» **Exercise prompt**: Select each line in the items below that contains the string "Which". Case counts.

━━━ Source information ━━━

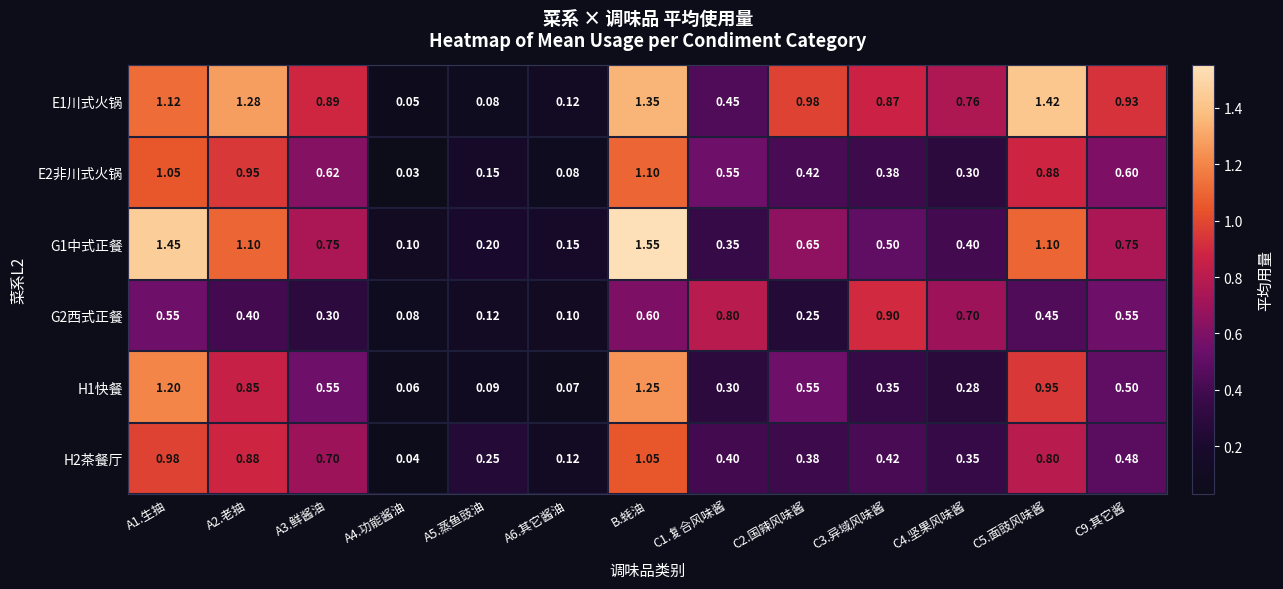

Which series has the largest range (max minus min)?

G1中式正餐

━━━
━━━ Source information ━━━

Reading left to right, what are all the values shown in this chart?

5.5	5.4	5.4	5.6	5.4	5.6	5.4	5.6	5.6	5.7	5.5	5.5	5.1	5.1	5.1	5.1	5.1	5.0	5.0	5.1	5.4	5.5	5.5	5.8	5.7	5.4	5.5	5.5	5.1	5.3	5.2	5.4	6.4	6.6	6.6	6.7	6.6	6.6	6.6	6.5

━━━
━━━ Source information ━━━

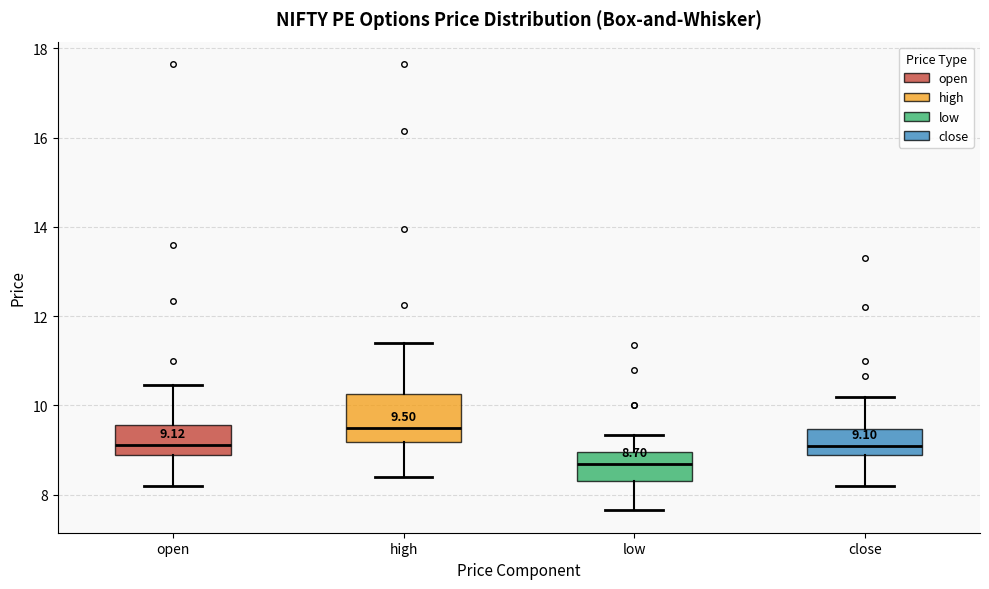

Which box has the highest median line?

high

━━━

» **Solution to the problem**:
Which series has the largest range (max minus min)?
Which box has the highest median line?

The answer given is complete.